Shang Junliang, Wang Jing, Sun Yan, Li Feng, Liu Jin-Xing, Zhang Honghai
School of Computer Science, Qufu Normal University, Rizhao 276826, China.
College of Life Science, Qufu Normal University, Qufu 273165, China.
Bioinformatics. 2021 Sep 29;37(18):2920-2929. doi: 10.1093/bioinformatics/btab182.
For network-assisted analysis, which has become a popular method of data mining, network construction is a crucial task. Network construction relies on the accurate quantification of direct associations among variables. The existence of multiscale associations among variables presents several quantification challenges, especially when quantifying nonlinear direct interactions.
In this study, the multiscale part mutual information (MPMI), based on part mutual information (PMI) and nonlinear partial association (NPA), was developed for effectively quantifying nonlinear direct associations among variables in networks with multiscale associations. First, we defined the MPMI in theory and derived its five important properties. Second, an experiment in a three-node network was carried out to numerically estimate its quantification ability under two cases of strong associations. Third, experiments of the MPMI and comparisons with the PMI, NPA and conditional mutual information were performed on simulated datasets and on datasets from DREAM challenge project. Finally, the MPMI was applied to real datasets of glioblastoma and lung adenocarcinoma to validate its effectiveness. Results showed that the MPMI is an effective alternative measure for quantifying nonlinear direct associations in networks, especially those with multiscale associations.

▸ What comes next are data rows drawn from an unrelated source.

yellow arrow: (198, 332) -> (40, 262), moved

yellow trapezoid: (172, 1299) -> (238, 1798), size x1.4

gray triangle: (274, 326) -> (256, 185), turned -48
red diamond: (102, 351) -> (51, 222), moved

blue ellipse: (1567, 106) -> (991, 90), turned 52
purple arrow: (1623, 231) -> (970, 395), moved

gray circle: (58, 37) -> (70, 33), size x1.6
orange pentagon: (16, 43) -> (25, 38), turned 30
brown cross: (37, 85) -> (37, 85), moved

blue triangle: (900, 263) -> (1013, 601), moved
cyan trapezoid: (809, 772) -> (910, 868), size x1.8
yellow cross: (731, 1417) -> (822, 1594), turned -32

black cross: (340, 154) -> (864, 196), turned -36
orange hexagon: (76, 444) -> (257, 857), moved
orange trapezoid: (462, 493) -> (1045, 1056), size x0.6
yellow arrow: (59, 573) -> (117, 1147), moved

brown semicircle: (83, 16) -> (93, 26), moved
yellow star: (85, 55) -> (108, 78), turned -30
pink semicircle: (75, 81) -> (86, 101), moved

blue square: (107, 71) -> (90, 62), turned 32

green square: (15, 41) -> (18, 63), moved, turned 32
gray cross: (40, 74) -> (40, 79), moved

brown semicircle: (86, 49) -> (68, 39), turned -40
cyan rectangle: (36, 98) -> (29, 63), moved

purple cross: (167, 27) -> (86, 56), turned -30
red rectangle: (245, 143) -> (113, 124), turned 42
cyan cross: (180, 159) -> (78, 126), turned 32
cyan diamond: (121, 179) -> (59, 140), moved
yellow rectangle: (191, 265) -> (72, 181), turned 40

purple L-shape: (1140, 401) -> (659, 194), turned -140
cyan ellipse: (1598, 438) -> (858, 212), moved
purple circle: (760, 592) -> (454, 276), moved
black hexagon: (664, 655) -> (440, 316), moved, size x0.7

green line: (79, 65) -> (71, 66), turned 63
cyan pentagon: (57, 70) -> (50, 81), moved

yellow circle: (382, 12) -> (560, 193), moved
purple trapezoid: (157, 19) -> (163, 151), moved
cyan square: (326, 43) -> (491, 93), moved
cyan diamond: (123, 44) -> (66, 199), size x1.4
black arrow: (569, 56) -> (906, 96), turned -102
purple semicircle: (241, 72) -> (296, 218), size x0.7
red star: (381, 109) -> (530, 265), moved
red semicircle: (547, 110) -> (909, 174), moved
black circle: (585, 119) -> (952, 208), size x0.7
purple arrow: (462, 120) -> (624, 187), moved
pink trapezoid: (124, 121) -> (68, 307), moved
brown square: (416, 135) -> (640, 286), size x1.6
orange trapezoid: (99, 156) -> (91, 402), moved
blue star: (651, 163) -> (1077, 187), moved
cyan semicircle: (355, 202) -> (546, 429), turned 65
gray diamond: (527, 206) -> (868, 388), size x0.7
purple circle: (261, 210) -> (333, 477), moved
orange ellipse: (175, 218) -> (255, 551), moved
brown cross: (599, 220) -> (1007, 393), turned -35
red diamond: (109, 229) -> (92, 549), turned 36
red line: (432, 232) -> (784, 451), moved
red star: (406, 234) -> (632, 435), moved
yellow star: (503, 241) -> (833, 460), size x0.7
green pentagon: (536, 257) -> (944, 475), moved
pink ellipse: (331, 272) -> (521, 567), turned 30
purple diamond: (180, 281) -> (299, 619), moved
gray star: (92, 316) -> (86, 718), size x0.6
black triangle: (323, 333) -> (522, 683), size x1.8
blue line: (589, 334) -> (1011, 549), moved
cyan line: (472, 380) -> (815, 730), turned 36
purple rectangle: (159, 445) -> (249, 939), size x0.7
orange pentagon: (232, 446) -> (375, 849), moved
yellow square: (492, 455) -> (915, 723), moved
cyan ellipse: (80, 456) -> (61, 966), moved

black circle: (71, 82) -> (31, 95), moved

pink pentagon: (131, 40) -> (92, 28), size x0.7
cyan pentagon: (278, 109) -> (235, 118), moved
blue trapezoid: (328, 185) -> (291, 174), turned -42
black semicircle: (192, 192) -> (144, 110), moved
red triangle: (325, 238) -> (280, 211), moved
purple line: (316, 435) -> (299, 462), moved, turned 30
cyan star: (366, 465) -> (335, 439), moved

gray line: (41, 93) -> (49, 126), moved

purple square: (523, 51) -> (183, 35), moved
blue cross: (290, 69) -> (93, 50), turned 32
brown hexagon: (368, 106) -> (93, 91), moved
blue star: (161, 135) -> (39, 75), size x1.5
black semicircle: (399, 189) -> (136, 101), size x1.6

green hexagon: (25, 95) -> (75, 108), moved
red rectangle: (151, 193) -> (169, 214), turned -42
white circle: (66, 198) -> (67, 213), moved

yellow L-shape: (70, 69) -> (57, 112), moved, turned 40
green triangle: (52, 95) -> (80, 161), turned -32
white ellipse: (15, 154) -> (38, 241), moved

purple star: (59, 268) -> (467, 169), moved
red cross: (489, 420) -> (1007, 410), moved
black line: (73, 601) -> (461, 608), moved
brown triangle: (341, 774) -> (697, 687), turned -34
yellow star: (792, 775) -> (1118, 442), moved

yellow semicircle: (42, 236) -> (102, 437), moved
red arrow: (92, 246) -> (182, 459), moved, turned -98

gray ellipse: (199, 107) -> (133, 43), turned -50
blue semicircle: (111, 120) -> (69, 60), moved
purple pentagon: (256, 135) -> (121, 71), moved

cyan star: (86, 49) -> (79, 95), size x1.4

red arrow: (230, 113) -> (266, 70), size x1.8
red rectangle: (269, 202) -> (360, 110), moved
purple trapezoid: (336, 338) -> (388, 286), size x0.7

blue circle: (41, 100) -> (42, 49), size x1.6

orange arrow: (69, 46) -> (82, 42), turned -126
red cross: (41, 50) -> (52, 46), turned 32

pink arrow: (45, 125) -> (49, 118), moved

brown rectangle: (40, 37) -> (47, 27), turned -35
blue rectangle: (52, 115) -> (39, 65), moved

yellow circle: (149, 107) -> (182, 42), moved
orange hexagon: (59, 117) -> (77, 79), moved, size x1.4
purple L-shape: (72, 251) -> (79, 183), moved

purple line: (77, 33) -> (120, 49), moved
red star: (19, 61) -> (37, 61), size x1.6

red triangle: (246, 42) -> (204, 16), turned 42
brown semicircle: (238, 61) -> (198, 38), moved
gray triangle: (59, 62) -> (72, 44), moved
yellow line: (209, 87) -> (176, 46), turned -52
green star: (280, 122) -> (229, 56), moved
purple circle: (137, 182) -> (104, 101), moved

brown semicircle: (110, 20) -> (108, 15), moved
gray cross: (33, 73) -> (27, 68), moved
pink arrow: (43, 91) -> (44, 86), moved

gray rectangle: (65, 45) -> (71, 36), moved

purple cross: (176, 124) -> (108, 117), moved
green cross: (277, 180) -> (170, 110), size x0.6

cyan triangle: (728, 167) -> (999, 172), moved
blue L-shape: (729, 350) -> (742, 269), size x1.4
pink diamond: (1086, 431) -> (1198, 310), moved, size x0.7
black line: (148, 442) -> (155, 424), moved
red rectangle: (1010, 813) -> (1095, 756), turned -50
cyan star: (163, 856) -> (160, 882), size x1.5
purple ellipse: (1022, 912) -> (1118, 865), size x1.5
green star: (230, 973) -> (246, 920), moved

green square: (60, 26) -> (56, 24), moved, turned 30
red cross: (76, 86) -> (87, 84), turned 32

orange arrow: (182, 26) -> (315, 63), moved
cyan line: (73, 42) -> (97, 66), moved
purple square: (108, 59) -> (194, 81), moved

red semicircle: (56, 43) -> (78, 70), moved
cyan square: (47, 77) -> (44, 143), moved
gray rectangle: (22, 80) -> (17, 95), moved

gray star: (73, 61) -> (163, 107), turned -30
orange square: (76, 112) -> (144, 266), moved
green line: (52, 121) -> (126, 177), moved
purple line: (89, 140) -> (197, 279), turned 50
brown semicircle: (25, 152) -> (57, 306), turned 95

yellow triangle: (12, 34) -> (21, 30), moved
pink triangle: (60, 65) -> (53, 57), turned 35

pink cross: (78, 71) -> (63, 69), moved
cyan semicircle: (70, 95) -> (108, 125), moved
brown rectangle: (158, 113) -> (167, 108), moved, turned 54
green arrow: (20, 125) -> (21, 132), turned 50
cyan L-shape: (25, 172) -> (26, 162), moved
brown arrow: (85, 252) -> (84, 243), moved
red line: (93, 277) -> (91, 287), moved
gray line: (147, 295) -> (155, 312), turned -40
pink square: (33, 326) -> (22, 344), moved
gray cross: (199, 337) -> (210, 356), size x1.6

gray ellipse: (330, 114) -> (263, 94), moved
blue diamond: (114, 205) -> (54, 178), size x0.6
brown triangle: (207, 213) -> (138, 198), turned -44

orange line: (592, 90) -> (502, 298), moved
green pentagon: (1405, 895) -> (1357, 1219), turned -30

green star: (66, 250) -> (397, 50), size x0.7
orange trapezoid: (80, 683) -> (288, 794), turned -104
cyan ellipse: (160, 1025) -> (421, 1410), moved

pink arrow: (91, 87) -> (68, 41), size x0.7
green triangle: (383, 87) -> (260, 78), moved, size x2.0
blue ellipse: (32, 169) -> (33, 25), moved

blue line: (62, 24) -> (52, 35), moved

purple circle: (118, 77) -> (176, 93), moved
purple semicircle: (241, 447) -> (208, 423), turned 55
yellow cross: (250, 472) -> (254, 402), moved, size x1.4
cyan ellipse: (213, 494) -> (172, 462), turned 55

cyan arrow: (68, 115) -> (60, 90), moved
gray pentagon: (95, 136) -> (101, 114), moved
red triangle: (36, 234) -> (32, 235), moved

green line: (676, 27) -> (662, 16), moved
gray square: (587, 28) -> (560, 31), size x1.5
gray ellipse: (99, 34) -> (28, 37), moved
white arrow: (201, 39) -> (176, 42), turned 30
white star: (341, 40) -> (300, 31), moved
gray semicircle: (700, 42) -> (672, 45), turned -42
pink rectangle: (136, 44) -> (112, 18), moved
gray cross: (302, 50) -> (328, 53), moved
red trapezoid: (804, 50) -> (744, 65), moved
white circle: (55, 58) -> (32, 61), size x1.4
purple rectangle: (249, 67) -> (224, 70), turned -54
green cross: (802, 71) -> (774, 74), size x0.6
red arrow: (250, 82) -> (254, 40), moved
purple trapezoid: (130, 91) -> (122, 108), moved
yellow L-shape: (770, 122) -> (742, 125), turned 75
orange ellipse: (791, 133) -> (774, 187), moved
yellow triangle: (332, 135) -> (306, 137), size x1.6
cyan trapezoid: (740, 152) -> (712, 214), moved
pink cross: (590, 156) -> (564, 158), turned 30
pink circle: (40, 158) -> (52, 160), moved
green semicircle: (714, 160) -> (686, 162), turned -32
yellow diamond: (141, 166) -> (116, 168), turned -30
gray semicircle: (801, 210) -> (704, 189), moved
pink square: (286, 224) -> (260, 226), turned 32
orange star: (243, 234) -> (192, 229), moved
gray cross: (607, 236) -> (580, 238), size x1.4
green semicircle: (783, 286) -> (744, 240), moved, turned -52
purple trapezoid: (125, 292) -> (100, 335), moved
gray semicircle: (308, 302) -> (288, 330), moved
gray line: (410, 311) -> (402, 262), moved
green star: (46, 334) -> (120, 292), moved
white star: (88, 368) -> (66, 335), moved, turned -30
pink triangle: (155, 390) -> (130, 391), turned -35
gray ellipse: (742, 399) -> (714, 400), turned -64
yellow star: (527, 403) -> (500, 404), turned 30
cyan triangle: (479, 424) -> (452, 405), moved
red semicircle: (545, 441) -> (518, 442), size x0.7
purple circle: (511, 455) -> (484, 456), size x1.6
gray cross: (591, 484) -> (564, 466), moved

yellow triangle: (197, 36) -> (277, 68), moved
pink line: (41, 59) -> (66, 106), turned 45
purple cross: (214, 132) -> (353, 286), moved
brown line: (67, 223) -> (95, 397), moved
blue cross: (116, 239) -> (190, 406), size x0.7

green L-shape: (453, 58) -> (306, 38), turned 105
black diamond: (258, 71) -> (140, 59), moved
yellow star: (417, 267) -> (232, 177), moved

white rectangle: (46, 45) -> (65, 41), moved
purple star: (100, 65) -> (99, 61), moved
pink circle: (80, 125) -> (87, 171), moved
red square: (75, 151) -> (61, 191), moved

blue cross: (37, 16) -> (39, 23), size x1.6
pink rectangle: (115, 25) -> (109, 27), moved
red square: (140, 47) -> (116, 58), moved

The source code of MPMI is available online at https://github.com/CDMB-lab/MPMI.
Supplementary data are available at Bioinformatics online.
对于已成为一种流行数据挖掘方法的网络辅助分析而言,网络构建是一项关键任务。网络构建依赖于变量间直接关联的准确量化。变量间多尺度关联的存在带来了若干量化挑战,尤其是在量化非线性直接相互作用时。
在本研究中,基于部分互信息(PMI)和非线性偏关联(NPA)开发了多尺度部分互信息(MPMI),用于有效量化具有多尺度关联的网络中变量间的非线性直接关联。首先,我们在理论上定义了MPMI并推导了其五个重要属性。其次,在一个三节点网络中进行了实验,以数值方式估计其在两种强关联情况下的量化能力。第三,在模拟数据集和来自DREAM挑战项目的数据集上进行了MPMI实验,并与PMI、NPA和条件互信息进行了比较。最后,将MPMI应用于胶质母细胞瘤和肺腺癌的真实数据集以验证其有效性。结果表明,MPMI是量化网络中非线性直接关联的一种有效替代方法,尤其是对于那些具有多尺度关联的网络。
MPMI的源代码可在https://github.com/CDMB-lab/MPMI在线获取。
补充数据可在《生物信息学》在线获取。